Als ik contracten maak voor bouwprojecten, probeer ik mij op basis van het dossier, de tekeningen en het verhaal van de opdrachtgever altijd een goed beeld te vormen van hoe het er in de praktijk aan toe zal gaan. Voor welke redelijkerwijs denkbare gebeurtenissen moet ik een regel in een contract opnemen om verantwoordelijkheden en risico’s toe te delen. Welke zekerheden en garanties moet ik voor het specifieke werk bedingen? Welke procesafspraken moeten worden gemaakt, bijvoorbeeld voor meerwerk?

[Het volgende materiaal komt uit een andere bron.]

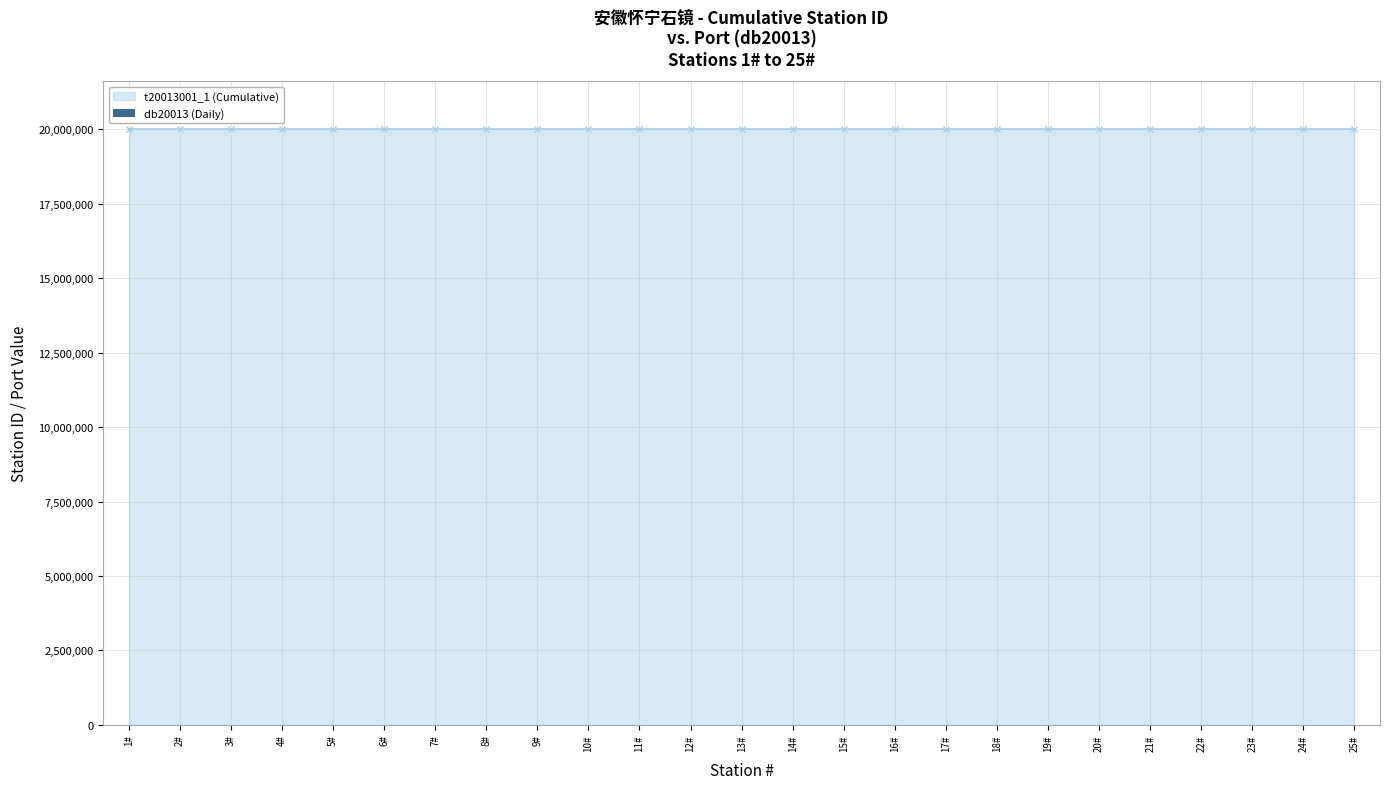

How many values exceed 20013013?

12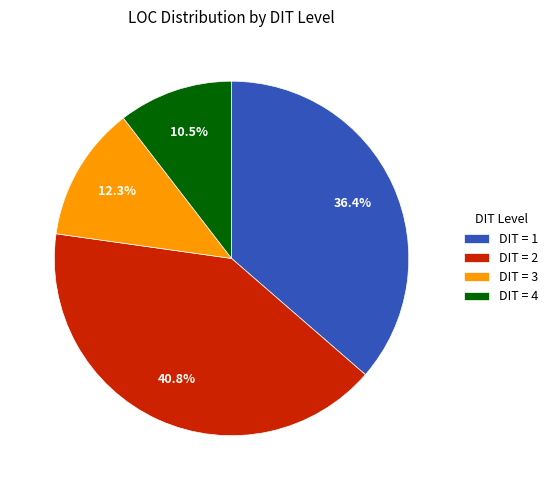

Combined, do DIT = 2 and DIT = 4 account for over 50%?

Yes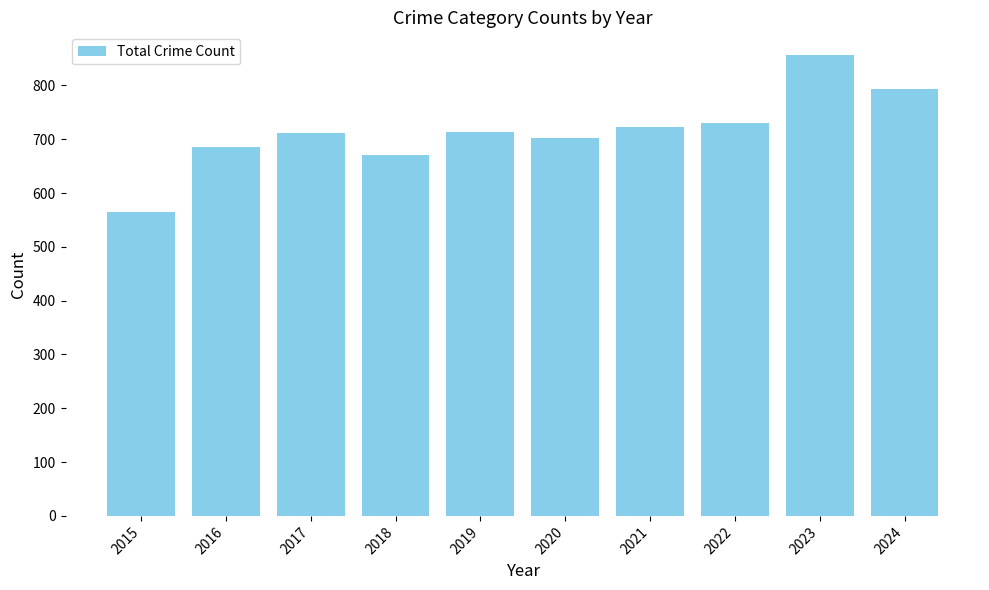

True or false: the data shows 1004 at 2015.

False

Het is heel verhelderend en leerzaam om zelf eens als opdrachtgever van een aannemer te zijn. Deze uitgebreide blog gaat over mijn aanpak en wat ik heb geleerd.
Vertrouwen
Ik ben in gesprek gegaan met één, mij bekende aannemer waarvan ik referentiewerken had gezien en bij wiens werken, maar vooral wiens mensen ik een beeld had. Ik merkte dat ik in de oriënterende fase (wat gaat het kosten, kan het wel uit, durf ik dit wel) me best wel eens onzeker voelde. Het was heel fijn om een werkvoorbereider als contactpersoon te hebben met wie ik een klik had. Iemand die tijd voor je maakt om zaken nog even door te nemen, terwijl er nog geen zekerheid is over een opdracht. Dat schept vertrouwen.
Eén hoofdaannemer
Het leek mij niks om te werken met verschillende nevenaannemers. Ik heb onvoldoende technische kennis van de bouw om alles helemaal te overzien en ik kon alleen kostenbesparing als motief bedenken. Dat leek mij niet het beste argument. Ik heb dus gekozen voor één hoofdaannemer. We hebben samen de onderaannemers afgestemd. Daarbij woog ik mee dat de combinatie van hoofd- en onderaannemers vaker samenwerkte. Dat leek mij een belangrijke voorwaarde voor de goede onderlinge afstemming. Immers, als bouwadvocaat weet ik maar al te goed dat de meeste problemen op de bouw ontstaan door slechte communicatie.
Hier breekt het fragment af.